Mon nom ? Serais-je assez fou pour donner mon nom à une étrangère ? Crois-tu que c’est en commettant ce genre d’imprudences que je suis parvenu sur ce trône ? Écoute donc l’histoire de ma vie, humaine, et puisses-tu t’en inspirer.

L’histoire de mon père, je l’ignore totalement. Celle de ma mère, que puis-je en dire ? Une chatte des campagnes, qui mit bas dans une cave. J’avais sans doute des frères et sœurs, mais quand ma génitrice ne voulut plus de nous moi seul fut fait prisonnier par la vieille humaine qui logeait au-dessus. Elle me nourrissait peu, des restes de pâtes, un os de poulet, ou tout autre relief de ses repas quand elle y pensait. Je dû apprendre très jeune à gagner ma vie seul. Par chance, les mulots n’étaient pas rares dans le champ adjacent. L’humaine était très vieille. Anubis l’emporta six mois après ma capture. Anubis ? De quoi t’étonnes-tu, humaine ? Nous les chats côtoyons encore les anciens dieux, ceux auprès de qui nous étions vénérés à notre juste place.
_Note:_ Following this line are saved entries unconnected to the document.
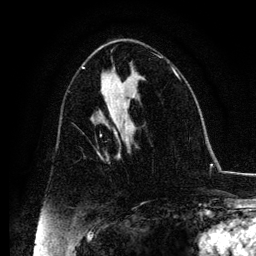
Breast MRI, one axial slice; slice 61 of 134 in the series (ordered by position); cropped to one breast; dynamic contrast-enhanced series, time point 2 of 6 at this slice position (early post-contrast); 3 T; TE 4.2 ms, TR 7.9 ms; 1.2 mm slice thickness; 256 × 256 image matrix, field of view 170 × 170 mm. Female patient.
Annotated regions visible in this slice (semi-automatic segmentation, software-assisted and operator-edited):
- enhancing-tissue mask used for the functional tumour volume (all voxels passing the contrast-enhancement thresholds inside the analysis volume; usually the tumour): box from (x=98, y=131) to (x=137, y=158) px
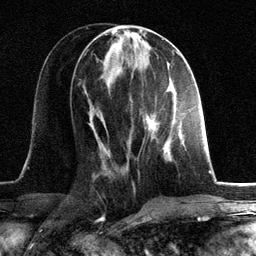
Breast MRI, one axial slice. Slice 55 of 134 in the series (ordered by position). Cropped to one breast. Dynamic contrast-enhanced series, time point 2 of 6 at this slice position (early post-contrast). 3 T. TE 2.8 ms, TR 7.3 ms. 1.2 mm slice thickness. 256 × 256 image matrix. Female patient.
Annotated regions visible in this slice (semi-automatic segmentation, software-assisted and operator-edited):
- enhancing-tissue mask used for the functional tumour volume (all voxels passing the contrast-enhancement thresholds inside the analysis volume; usually the tumour): box from (x=143, y=100) to (x=185, y=147) px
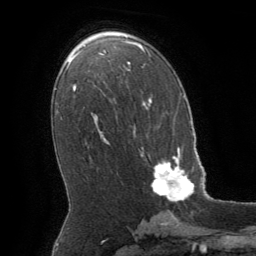
Breast MRI (dynamic contrast-enhanced), one axial slice; slice 35 of 64 in the series (ordered by position); cropped to one breast; dynamic contrast-enhanced series, time point 2 of 8 at this slice position (early post-contrast); 1.5 T; TE 3 ms, TR 6.2 ms; 2.5 mm slice thickness; 256 × 256 image matrix, field of view 180 × 180 mm. Female patient.
Structures marked on this image (semi-automatic segmentation, software-assisted and operator-edited):
- enhancing-tissue mask used for the functional tumour volume (all voxels passing the contrast-enhancement thresholds inside the analysis volume; usually the tumour): bounding box [x1, y1, x2, y2] px = [141, 147, 194, 202]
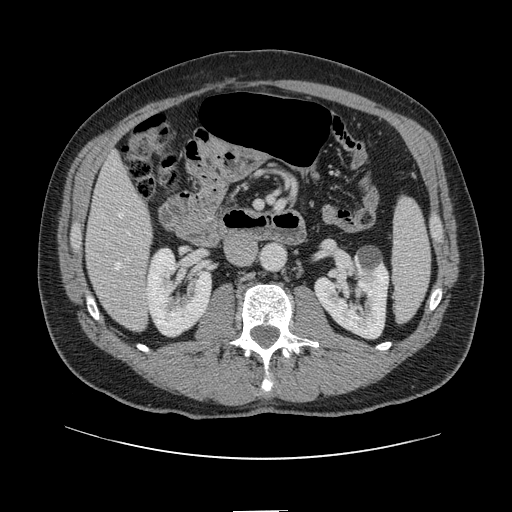
Contrast-enhanced abdominal CT, one axial slice. Position 38 of 161 along the scan axis. 120 kVp. Soft-tissue window (W 400 / L 40 HU). 2.5 mm slice thickness. 512 × 512 image matrix, field of view 412 × 412 mm. Case-level facts recorded for this patient, not image findings: patient: female, age 60 years at operation; diagnosis: colorectal cancer liver metastases, imaged before liver resection; multiple liver metastases: no; largest metastasis: 3.5 cm; disease in both lobes: no.
Annotated regions visible in this slice (expert manual segmentation):
- hepatic veins: bounding box (x1, y1, x2, y2) in pixels: (116, 213, 123, 270)
- liver: (87, 157, 152, 330)
- planned liver remnant (the part of the liver to remain after resection): (87, 157, 149, 267)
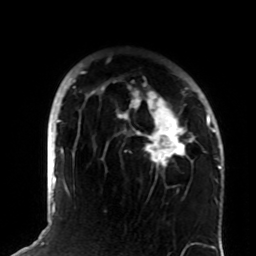
Breast MRI (dynamic contrast-enhanced), one axial slice; position 62 of 72 along the scan axis; cropped to one breast; dynamic contrast-enhanced series, time point 2 of 8 at this slice position (early post-contrast); 1.5 T; TE 4.2 ms, TR 7 ms; 256 × 256 image matrix, field of view 180 × 180 mm. Female patient.
Outlined on this slice (semi-automatic segmentation, software-assisted and operator-edited):
- enhancing-tissue mask used for the functional tumour volume (all voxels passing the contrast-enhancement thresholds inside the analysis volume; usually the tumour): bounding box [x1, y1, x2, y2] px = [73, 71, 208, 189]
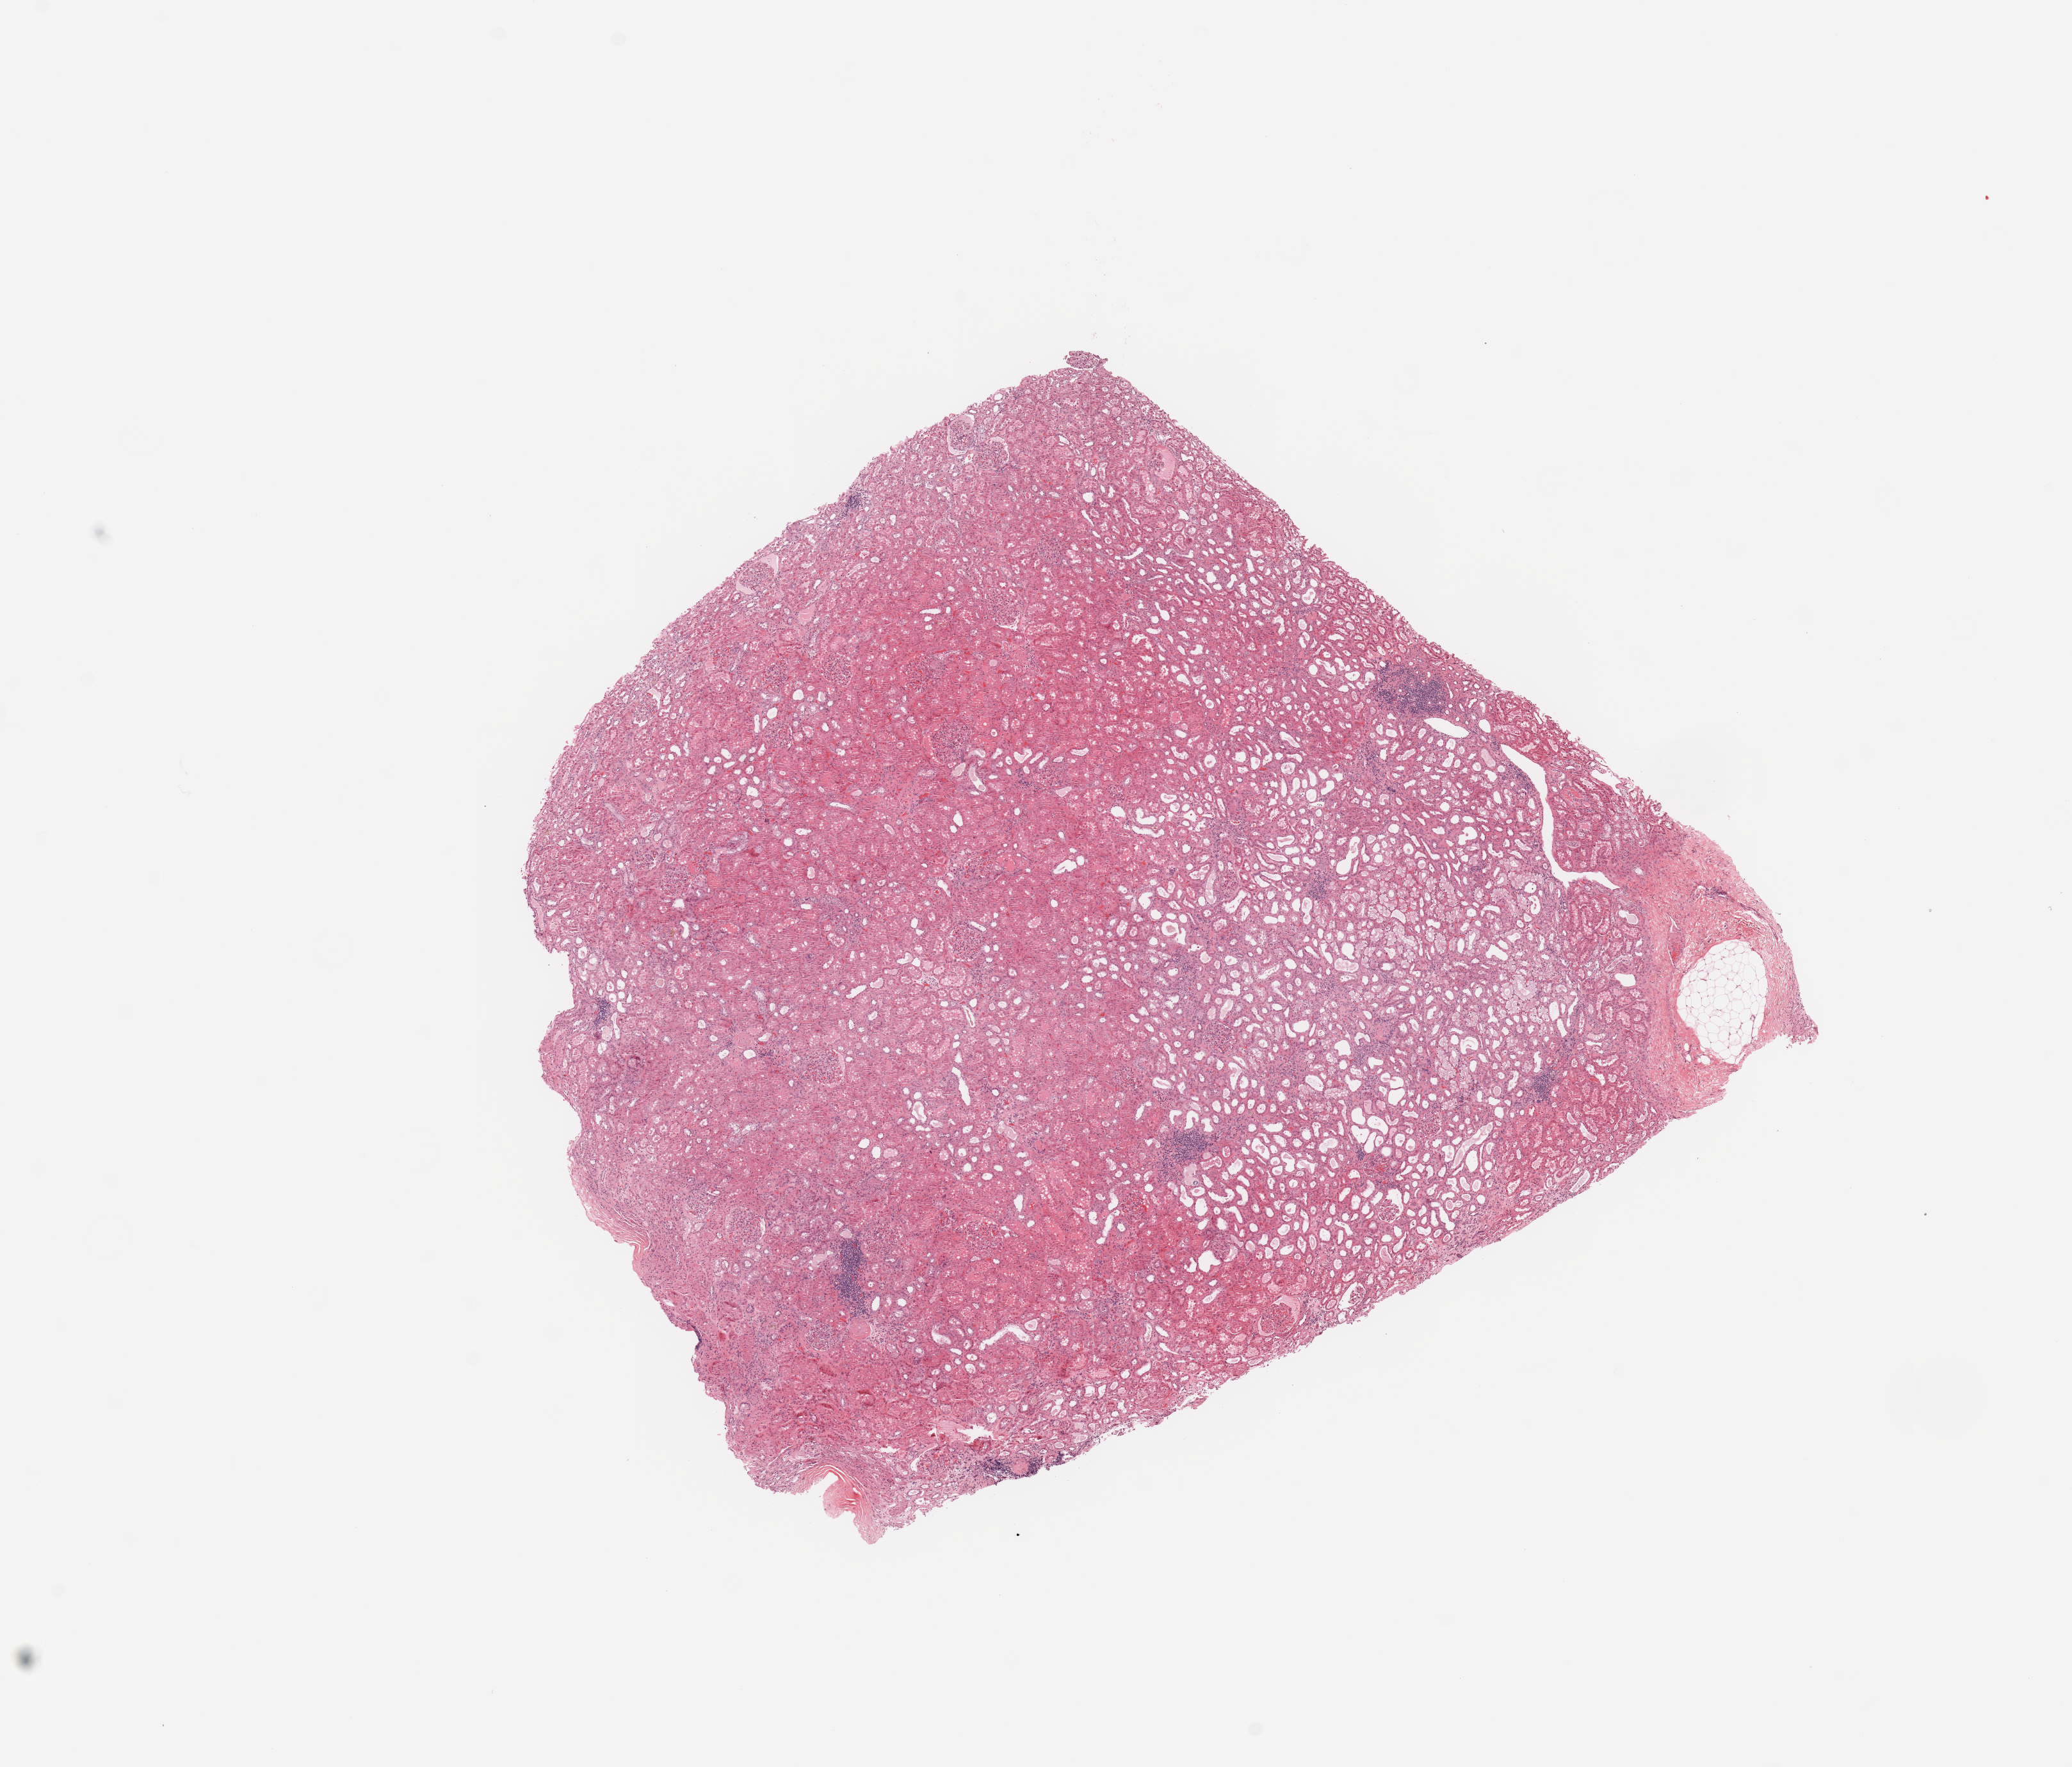
Digitized Hematoxylin and eosin (H&E) stained tissue section (whole slide), shown as a low-resolution overview of the whole scanned area (about 12.8 x 10.9 mm), normal (non-tumour) tissue sample, sampled site: kidney. Patient: male, age 60 years.
This section: normal (non-tumour) tissue from the same patient. Patient diagnosis: Renal cell carcinoma, NOS.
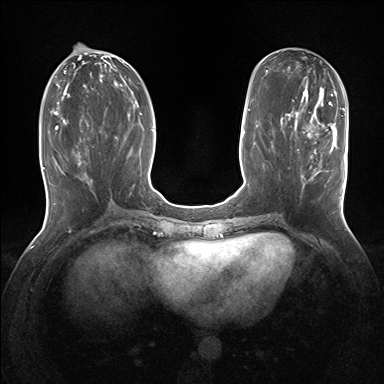
Breast MRI (dynamic contrast-enhanced), one axial slice. Position 62 of 160 along the scan axis. Dynamic contrast-enhanced series, time point 2 of 7 at this slice position (early post-contrast). 1.5 T. TE 1.5 ms, TR 5 ms. 384 × 384 image matrix. Female patient.
Structures marked on this image (semi-automatically segmented with operator editing):
- enhancing-tissue mask used for the functional tumour volume (all voxels passing the contrast-enhancement thresholds inside the analysis volume; usually the tumour): bounding box [x1, y1, x2, y2] px = [298, 127, 336, 185]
On se disputa violemment l’héritage de la vieille. Mais de moi, personne ne voulait. Bien qu’encore jeune j’avais déjà perdu l’aura magique des chatons, celle qui rend gaga tous les humains. On fit une petite annonce et une petite humaine m’emporta avec elle. Je ne la connaissais pas. Elle mit ses mains dans ma fourrure.  En un éclair le coup de griffe partit et elle éclata en sanglots, pleine de larmes et de morve. Le géniteur de l’humaine tenta de me frapper du pied, mais j’étais déjà parti.

Dès lors, j’ai mené une vie de vagabond, comptant sur mes talents de chasseur. Les humains, je savais qu’on pouvait vivre un temps à leur crochet, sans s’attacher, surtout. C’était bien utile en hiver quand le froid se faisait mordant. Je connus trois ou quatre maisons, mais pas de foyer. Chaque printemps je repartais. Je passais le mois d’avril, cette année-ci, dans une petite ville humaine. Beaucoup me regardaient, je griffais ceux qui voulaient me toucher. C’est à cette époque que j’ai compris que j’étais beau. Cela aussi me conférait une sorte de pouvoir sur les humains. Un jour l’un d’entre eux me fit une offrande de croquettes, dans une petite coupelle de porcelaine. Je l’acceptai. Il revint le lendemain, puis le jour d’après. Le quatrième jour il me dit son nom, Haru. Touché par cette marque de confiance je le laissai passer sa main sur mon dos. Une fois. Il ne faut pas trop en demander quand même.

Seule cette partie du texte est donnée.